This was made a little more complicated by relying on a common practise that I'm sure most of you in the audience are familiar with, personas. It's a way of categorising a large number of people and roles into a single archetype so we can make more efficient design and marketing decisions.
But when these personas influence the way we depict people and teams, they become a little bit problematic.
This isn't to say that personas are bad and we should all stop using them.
They definitely have a role in the design process. But they really have nothing to do with diversity or inclusion.
- It can feel pretty counterintuitive to throw away something like personas for huge design decisions like illustration, and you really shouldn't do that honestly. There's a way to use them, we just need to use them for what they're intended for.

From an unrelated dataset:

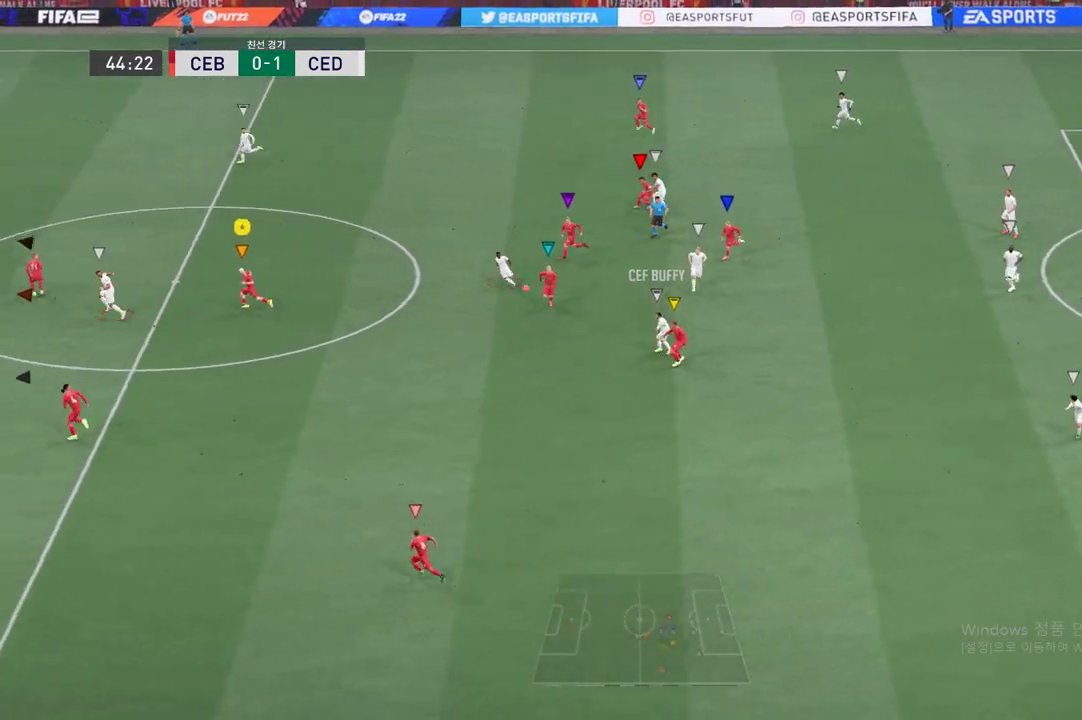
{"buttons": ["R2"], "left_stick": "left", "events": []}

So they're rooted in job descriptions and motivations. There's nothing in a persona that should imply someone's race or their gender or their ability.
We can really sum us this whole point in this sentence: "When it comes to diversity and inclusion, our audience is everybody." Anybody should be able to see themselves in the teams that we depict and anybody should want to use our products. That seems like pretty straight-forward.
So we've covered how there's no acceptable reason to exclude any type of person, but what does it look like to include them? Lesson number three is about representing balanced teamwork in some of the more superficial ways. How each individual is portrayed.
But before we talk about where we are, let's take a look back in time to where we've come from.
- For almost as long as Atlassian has been in business, we've been creating collaboration tools.
So we've been depicting teamwork for over 15 years. These early illustrations were coined as "meebles", and we still use that term today a lot.
You might say that these "meebles" are rather unoffensive. They're more humanoid than human.
That's largely true.
They're trying to avoid most issues around humanity. So they don't really have a gender or a race. They've really been stripped down to their lowest common denominator which is a head and a body and some icon to indicate the role that they have on their team. Can anyone tell me what role the second from the left guy has? - [Audience Member] Stakeholder.
- [Sara] You got it! - [Trace] That's the first audience that's ever gotten the answer to that.
- [Sara] Nicely done! I've heard butcher many times.
- [Trace] Commonly using butchers.
- [Sara] Jokes aside, this is an unintended consequence of avoiding any of these issues of race and gender. You basically default to white and male, most of the time. This gets a bit more problematic when you start to add more human characters.
- So we got to the point in our brand when we wanted to add a little more humanity and worth to our illustrations. We wanted to get a little more detailed in our storytelling as well.
So we added hair, facial features, and clothing. In order to not upset our very delicate colour pallette at the time which was part of our design system back then, we left all the skin uncolored, which is not a thing. So they were effectively white.
This was really well-intentioned I think at the time. It was incredibly naive, because not doing something as we all know, is actually still a design decision. - [Sara] Unfortunately, in an effort to try to move in the right direction, it's really easy to over correct into painfully stereotypical caricatures of race and age.
Thankfully, we kind of had a company-wide dialogue started around this time about "meebles" and it guided us away from stuff like this, thankfully, and into our next phases of "meebles" which was definitely a step in the right direction, but still we had a lot to learn. We had expanded our colour pallette quite a bit to include natural, real skin tones, but they weren't that real. They were very oversimplified.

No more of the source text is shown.